The following appeared in the September 20, 2010, edition of The New York Times' Upfront Magazine. Anthropology Professor Caroline Brettell of SMU's Dedman College provided expertise for this story.
September 27, 2010
By Patricia Smith
Ever since the 14th Amendment was passed in the aftermath of the Civil War, it's been largely unquestioned that everyone born in the United States is automatically a citizen.
But, as the national debate over illegal immigration intensifies in an election year, birthright citizenship is being seriously questioned for the first time in almost 150 years.

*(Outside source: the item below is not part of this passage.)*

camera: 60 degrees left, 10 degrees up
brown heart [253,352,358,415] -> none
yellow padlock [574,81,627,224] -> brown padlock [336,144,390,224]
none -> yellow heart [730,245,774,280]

"This surfaces every once in a while as part of a bigger debate—it's usually more of a fringe discussion," says Audrey Singer of the Brookings Institution, a Washington think tank. "What's different this time is that people in Congress are talking about it."
The Amendment was adopted in 1868 to ensure the citizenship of American-born former slaves and their children. . .

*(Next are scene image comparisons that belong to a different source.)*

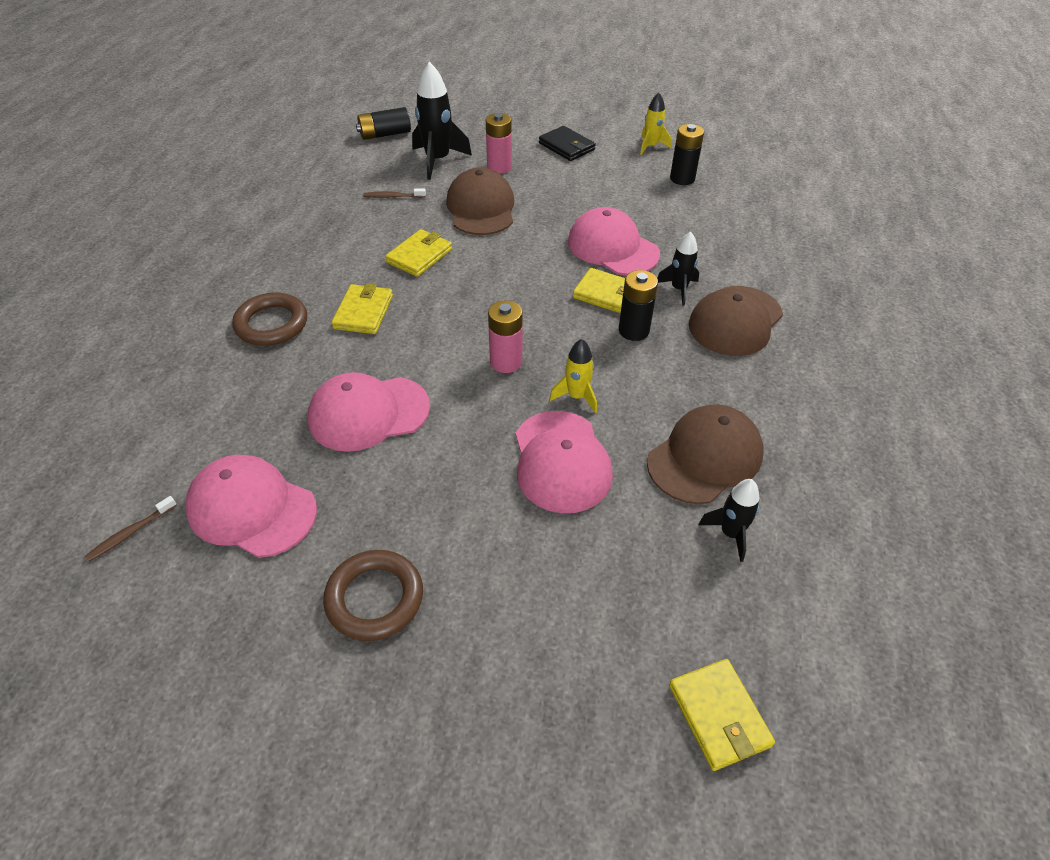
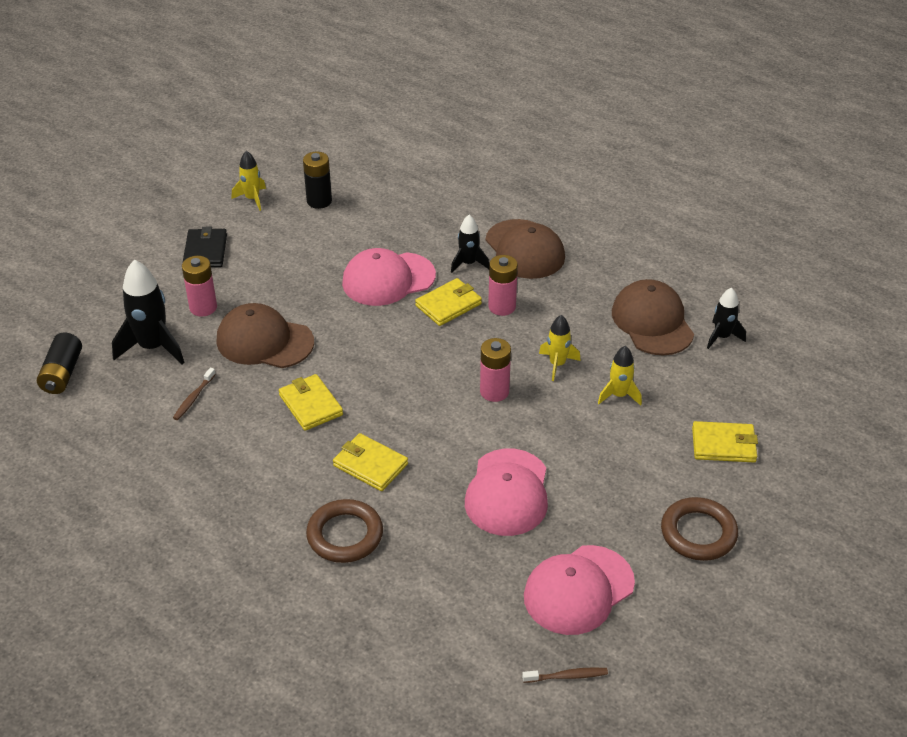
camera: 65 degrees left, 5 degrees down
brown toothbrush [85,496,177,562] -> brown toothbrush turned 75 degrees counterclockwise [522,667,608,683]
pink cap [516,411,613,513] -> yellow rocket [598,346,642,406]
black wallet [539,126,596,161] -> black wallet turned 75 degrees counterclockwise [183,227,227,267]
black battery [619,270,658,341] -> pink battery [488,255,518,316]
yellow wallet [669,659,775,771] -> yellow wallet moved to [692,421,758,462]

The U.S. isn't alone in offering birthright citizenship; Canada and most Latin American countries, including Brazil and Mexico, do so. But it's much less common in Europe and Asia, where citizenship more frequently depends on whether a parent is a citizen.
"Birthright citizenship is particularly characteristic of countries in the 'New World'—settler societies that wanted people to come," notes Caroline Brettell, an anthropologist at Southern Methodist University in Dallas.